For many people, LASIK also results in dysfunction of the glands themselves that produce the tears and instead of making a nice oily tear film.  Thus, the tears produce painful crusty residue inside and on the edge of the eyelids as well as in the eyes.  This crust stays inside the eyelids (large clumps are referred to as chelazion- there's fancy names for all this stuff) and forms painful blockages of the glands.  On the eyelids, it sticks so strongly like glue that it is Not even possible to remove with the commercial lid scrubs which Doctors say to use for blepharitis (a word for crusty junk on the eyelids and eyelid infections).  This crust is VERY painful and even more painful to try to remove from the eyelids with eyelid scrubs.

Read more: Permanent Dry Eye Diseases

I thought surely the eye Doctors' Academy (that provides the Doctors with the board certification they put in their bios) would have a policy designed to protect patients' safety.  Think again.

"At this time, the Academy [The American Academy of Ophthalmology] does not have a formal policy on the issue [reusing Microkeratome blades on multiple patients without sterilization]."

"Use them once and throw them away, or resterilize them and use them again? Increased FDA oversight of companies that reprocess single-use devices is sparking an uproar."

"It’s an issue mired in economics and politics—and patient safety. And while the focus thus far has been primarily on disciplines like cardiology and interventional radiology, ophthalmology has not escaped scrutiny."

For instance, several years ago, Northern California–based LaserVue Eye Center was involved in a widely publicized lawsuit alleging it reused microkeratome blades that could have potentially exposed patients to infectious diseases or uneven flaps. The lawsuit stemmed from an investigation by the California Department of Health, which found that the center’s surgeons had rinsed and reused microkeratome blades and hand pieces instead of sterilizing them.

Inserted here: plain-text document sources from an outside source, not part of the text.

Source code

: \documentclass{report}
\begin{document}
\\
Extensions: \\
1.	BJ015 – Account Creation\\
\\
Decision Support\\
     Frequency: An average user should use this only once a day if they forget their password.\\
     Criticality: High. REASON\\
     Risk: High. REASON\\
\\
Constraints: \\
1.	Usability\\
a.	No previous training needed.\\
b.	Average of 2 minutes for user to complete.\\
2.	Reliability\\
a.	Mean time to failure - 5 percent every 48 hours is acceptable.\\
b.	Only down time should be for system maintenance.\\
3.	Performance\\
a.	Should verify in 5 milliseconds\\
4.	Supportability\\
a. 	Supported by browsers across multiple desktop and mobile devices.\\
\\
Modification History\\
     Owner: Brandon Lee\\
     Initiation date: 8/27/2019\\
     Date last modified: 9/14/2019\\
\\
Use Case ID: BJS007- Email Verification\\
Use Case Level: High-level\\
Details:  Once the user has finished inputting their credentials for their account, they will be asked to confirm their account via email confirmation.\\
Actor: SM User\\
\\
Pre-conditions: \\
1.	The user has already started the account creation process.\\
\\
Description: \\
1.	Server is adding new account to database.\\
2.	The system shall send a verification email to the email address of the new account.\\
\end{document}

The health department’s investigation revealed that microkeratome blades were rinsed with sterile water and reused on a second patient provided that 1) with the first patient, the blade worked properly and there was no visible bleeding and 2) less than 30 minutes elapsed between patients. The microkeratome assembly was rinsed and reused for up to four consecutive patients. While no actual infections were reported, the department required the eye center to notify some 2,700 LASIK patients that their surgeons had rinsed and reused the blades.

While this is a rare and extreme case of misuse, it does raise the question of whether the reuse and reprocessing of single-use devices should be more tightly regulated. At this time, the Academy does not have a formal policy on the issue. Several aspects of single-use devices and the practice of ophthalmology should be considered before any guidelines are developed, noted Richard L. Abbott, MD.

“First of all, this is an issue where there are no absolutes,” he said. “What may be applicable for one type of single-use device, for example a microkeratome blade, may not be relevant for another device, for instance a phacoemulsification tip. Second, we need to take into consideration several issues, including whether the design of the instrument or device is amenable to reuse, whether it can be appropriately sterilized, whether reuse will compromise its function in any way—potentially altering outcomes—and whether the device will perform at the same level with the same quality for multiple uses given proper sterilization techniques. But again, this needs to be determined on a case-by-case basis.”